[INPUT DATA Boundary: Start]

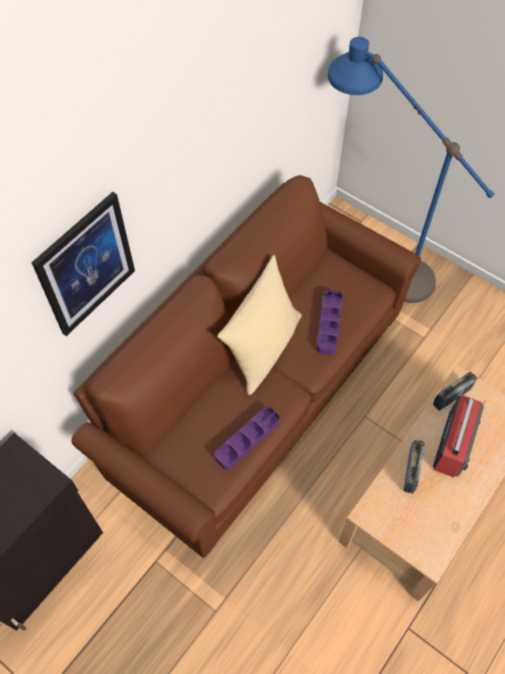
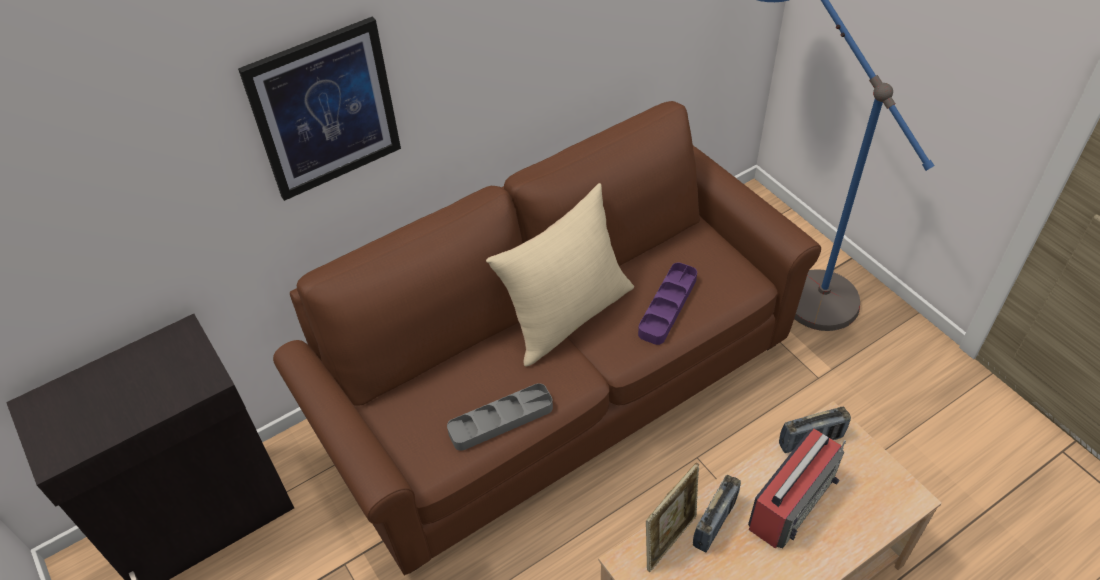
camera: 20 degrees right, 10 degrees down
purple tray [215,406,280,470] -> grey tray [447,383,553,451]
none -> picture frame [646,463,699,572]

[INPUT DATA Boundary: End]

== TASK REQUIREMENTS ==
Leave the images aside and retype each line of the listing above exactly.

== SOLUTION FOR THIS TASK ==
camera: 20 degrees right, 10 degrees down
purple tray [215,406,280,470] -> grey tray [447,383,553,451]
none -> picture frame [646,463,699,572]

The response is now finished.